David Crosby is known for a lot of things, but no one could have predicted that late in life he would be such a polarizing presence on Twitter. While social media is equal parts glorious and gory, it also provided insight into some celebrities who often felt untouchable or who might normally be lost in the annals of time.
Sadly, it was recently announced that the former founder of both The Byrds and Crosby, Stills, Nash & Young passed away at age 81 on Jan. 19. As part of a super group made up of members of Buffalo Springfield and the Hollies, David Crosby wrote incredible songs while with CSN&Y. In Teach Your Children Well, they sang, "Must have a code that you can live by. And so, become yourself. Because the past is just a goodbye."
As we say goodbye to David Crosby, we reflect on how he taught so many.
Here's what we know about David Crosby's cause of death.
As of the time of this writing, David Crosby's cause of death has yet to be revealed. What we do know is that he was still fairly active on Twitter as recently as Jan. 18, the day before his death, when he retweeted a video of environmental activist Greta Thunberg being arrested. It seems fitting that the last "word" of a man who rose to fame in the 1960s would be video of a protest.
In what now feels either cryptic or prophetic, Mr. Crosby retweeted the words "Heaven is a place on earth," earlier on Jan. 18. It's unclear as to why the title of a Belinda Carlisle song from 1987 was speaking to him that day, but it holds more weight since his passing.
Fans as well as his peers have taken to social media to express their sadness. Perhaps one of the most moving tributes was penned by former bandmate Graham Nash. The two had fallen out but that didn't erase the time they'd spent together.

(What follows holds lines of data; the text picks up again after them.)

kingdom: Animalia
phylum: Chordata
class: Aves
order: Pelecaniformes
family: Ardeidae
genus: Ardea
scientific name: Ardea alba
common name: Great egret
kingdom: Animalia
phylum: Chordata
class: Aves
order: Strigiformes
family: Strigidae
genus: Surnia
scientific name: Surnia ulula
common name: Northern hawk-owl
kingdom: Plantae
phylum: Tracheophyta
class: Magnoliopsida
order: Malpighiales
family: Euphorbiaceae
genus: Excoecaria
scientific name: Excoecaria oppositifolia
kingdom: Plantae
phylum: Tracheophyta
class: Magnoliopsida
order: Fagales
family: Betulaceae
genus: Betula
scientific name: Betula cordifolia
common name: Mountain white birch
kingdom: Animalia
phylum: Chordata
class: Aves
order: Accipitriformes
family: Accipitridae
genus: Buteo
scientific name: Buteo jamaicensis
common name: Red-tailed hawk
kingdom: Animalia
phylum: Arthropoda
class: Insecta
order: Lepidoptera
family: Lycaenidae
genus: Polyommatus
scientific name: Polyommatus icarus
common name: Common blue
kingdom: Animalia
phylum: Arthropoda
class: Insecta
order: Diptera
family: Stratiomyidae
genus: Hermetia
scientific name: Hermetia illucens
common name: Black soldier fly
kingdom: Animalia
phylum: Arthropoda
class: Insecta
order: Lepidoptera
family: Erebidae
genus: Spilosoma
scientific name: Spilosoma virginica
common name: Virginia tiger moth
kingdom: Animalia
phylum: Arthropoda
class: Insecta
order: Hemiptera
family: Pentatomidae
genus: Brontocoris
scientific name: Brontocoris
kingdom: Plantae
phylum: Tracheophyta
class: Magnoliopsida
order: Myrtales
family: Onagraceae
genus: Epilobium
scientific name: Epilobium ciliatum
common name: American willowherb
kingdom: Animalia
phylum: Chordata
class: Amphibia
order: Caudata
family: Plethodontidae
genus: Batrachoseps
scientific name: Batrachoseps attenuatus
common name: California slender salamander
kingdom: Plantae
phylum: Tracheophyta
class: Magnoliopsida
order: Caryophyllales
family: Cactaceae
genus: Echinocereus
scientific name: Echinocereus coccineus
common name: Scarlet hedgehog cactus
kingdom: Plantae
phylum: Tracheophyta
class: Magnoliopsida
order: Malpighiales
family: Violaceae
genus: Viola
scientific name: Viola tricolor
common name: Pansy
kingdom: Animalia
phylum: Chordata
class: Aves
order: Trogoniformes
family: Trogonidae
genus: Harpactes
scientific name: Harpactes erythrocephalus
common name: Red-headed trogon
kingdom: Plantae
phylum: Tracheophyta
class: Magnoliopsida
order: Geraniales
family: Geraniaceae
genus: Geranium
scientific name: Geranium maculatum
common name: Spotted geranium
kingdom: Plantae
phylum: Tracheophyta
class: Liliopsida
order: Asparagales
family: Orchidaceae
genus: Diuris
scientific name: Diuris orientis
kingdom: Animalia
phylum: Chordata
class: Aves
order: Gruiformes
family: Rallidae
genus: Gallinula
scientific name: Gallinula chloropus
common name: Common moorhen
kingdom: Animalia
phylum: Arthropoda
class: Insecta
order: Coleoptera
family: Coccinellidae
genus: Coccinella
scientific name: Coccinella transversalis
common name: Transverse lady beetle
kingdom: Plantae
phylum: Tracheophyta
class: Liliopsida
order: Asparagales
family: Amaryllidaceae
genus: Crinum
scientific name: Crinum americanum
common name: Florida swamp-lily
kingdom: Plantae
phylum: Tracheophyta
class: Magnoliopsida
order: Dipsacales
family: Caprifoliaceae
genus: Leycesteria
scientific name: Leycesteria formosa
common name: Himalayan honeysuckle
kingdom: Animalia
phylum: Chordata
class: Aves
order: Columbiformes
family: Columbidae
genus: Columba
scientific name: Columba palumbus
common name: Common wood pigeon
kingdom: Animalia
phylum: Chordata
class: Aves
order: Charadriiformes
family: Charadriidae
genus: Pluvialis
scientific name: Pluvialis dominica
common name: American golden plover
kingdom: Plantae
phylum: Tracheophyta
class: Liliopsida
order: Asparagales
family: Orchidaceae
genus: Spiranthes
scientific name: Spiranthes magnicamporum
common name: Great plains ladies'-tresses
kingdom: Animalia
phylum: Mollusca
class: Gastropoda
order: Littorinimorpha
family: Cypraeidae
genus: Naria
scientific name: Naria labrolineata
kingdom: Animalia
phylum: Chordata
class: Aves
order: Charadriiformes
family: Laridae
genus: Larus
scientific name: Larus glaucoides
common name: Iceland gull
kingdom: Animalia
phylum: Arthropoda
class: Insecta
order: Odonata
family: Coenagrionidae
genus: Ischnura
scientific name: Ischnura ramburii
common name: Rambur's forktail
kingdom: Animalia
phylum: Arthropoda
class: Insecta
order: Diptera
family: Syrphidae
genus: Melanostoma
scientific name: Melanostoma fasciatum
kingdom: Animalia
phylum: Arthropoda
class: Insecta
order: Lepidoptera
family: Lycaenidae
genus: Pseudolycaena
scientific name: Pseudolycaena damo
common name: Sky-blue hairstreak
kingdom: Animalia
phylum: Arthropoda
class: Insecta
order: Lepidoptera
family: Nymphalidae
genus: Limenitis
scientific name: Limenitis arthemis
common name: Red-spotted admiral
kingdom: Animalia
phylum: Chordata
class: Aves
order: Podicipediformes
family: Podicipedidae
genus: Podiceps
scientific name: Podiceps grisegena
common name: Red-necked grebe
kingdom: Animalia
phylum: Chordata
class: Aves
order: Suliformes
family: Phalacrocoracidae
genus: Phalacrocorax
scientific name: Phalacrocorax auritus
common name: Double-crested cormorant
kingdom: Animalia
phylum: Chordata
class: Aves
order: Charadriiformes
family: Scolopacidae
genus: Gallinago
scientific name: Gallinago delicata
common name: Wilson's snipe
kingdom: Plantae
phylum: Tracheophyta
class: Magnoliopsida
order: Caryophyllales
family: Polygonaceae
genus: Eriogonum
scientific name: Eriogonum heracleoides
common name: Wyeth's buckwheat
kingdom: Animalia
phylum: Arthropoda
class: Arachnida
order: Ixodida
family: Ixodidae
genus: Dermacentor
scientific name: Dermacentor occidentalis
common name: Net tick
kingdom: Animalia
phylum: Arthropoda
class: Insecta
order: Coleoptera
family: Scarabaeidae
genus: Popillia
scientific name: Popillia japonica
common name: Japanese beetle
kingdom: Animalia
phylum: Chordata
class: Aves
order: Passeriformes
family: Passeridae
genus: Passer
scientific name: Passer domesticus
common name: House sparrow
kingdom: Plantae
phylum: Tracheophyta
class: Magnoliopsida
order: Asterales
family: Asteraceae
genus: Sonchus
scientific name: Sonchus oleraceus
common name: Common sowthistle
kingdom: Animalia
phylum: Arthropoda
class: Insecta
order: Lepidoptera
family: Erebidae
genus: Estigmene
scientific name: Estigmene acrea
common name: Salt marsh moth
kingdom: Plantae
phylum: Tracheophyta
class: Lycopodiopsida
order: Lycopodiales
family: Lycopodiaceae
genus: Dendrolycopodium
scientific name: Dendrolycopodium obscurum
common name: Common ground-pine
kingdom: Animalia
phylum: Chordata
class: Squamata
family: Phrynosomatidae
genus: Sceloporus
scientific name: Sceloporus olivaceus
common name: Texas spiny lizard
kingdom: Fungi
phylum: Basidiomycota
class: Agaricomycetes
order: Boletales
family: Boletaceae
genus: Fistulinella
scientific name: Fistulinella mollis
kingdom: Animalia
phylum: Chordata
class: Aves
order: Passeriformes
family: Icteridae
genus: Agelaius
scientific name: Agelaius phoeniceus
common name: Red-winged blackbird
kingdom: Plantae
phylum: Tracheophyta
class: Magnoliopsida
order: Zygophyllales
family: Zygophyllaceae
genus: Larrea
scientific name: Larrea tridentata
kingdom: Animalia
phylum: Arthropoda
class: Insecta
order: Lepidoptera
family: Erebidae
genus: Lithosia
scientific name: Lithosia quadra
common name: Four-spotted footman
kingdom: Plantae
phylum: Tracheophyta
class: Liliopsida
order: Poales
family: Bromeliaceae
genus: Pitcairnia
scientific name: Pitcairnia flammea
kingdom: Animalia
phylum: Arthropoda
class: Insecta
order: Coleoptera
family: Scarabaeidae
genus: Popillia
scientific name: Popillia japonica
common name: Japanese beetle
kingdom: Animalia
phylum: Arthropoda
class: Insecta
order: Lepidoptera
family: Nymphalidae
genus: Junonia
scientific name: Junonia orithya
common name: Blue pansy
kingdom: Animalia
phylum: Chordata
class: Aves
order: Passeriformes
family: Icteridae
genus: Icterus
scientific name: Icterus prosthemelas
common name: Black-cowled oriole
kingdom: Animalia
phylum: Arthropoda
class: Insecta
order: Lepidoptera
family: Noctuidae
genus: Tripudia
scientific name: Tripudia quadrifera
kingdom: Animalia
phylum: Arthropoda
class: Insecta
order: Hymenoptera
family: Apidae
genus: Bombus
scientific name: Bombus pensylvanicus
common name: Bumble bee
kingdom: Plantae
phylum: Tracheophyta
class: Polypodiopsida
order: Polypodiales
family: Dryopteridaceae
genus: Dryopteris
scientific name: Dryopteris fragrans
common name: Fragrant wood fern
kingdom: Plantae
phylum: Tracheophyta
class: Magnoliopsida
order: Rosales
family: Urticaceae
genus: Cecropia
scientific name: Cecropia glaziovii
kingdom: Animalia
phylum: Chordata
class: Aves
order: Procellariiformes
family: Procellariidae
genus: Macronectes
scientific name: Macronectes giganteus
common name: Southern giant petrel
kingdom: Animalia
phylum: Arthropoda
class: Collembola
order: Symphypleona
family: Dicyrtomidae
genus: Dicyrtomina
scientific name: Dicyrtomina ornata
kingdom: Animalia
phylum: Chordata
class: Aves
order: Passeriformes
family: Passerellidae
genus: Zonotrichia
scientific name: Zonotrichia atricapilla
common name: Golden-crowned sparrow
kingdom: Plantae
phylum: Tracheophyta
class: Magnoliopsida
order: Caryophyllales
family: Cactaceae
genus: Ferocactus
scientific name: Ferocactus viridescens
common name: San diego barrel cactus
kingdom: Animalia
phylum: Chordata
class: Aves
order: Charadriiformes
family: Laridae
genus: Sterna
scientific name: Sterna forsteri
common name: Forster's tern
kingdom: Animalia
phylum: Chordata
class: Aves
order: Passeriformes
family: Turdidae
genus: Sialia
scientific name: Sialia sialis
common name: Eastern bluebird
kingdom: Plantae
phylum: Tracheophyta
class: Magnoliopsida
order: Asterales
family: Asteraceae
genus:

"I know people tend to focus on how volatile our relationship has been at times, but what has always mattered to David and me more than anything was the pure joy of the music we created together, the sound we discovered with one another, and the deep friendship we shared over all these many long years," Graham wrote in an achingly beautiful Instagram post. "David was fearless in life and in music. He leaves behind a tremendous void as far as sheer personality and talent in this world."
David Crosby was loved by many.
Per Variety, "Crosby is survived by his wife Jan Dance, their son Django, son James Raymond, and two daughters, Erika and Donovan, from previous relationships."
While it's easy to get lost in his many accomplishments with The Byrds, CSN&Y, and Buffalo Springfield, as well as his status as a member of the Rock and Roll Hall of Fame (twice over), it's clear his music left a mark on so many.
New York Times Pop Music Critic Lindsay Zoladz summed Mr. Crosby up in one interaction: "A few years ago I interviewed Crosby over the phone. He called promptly ('Lindsay? David Crosby') but said with real gravitas, 'Here's the situation: I really want to talk to you, but I'm at a hotel and my breakfast just arrived.' I respected this immensely."
As the world continues to mourn publicly and privately, it's as good a time as any to put on a little David Crosby. Try not to take life so seriously. And above all else remember, "It's been a long time comin'. 'It's goin' to be a long time gone. But you know the darkest hour is always, always just before the dawn."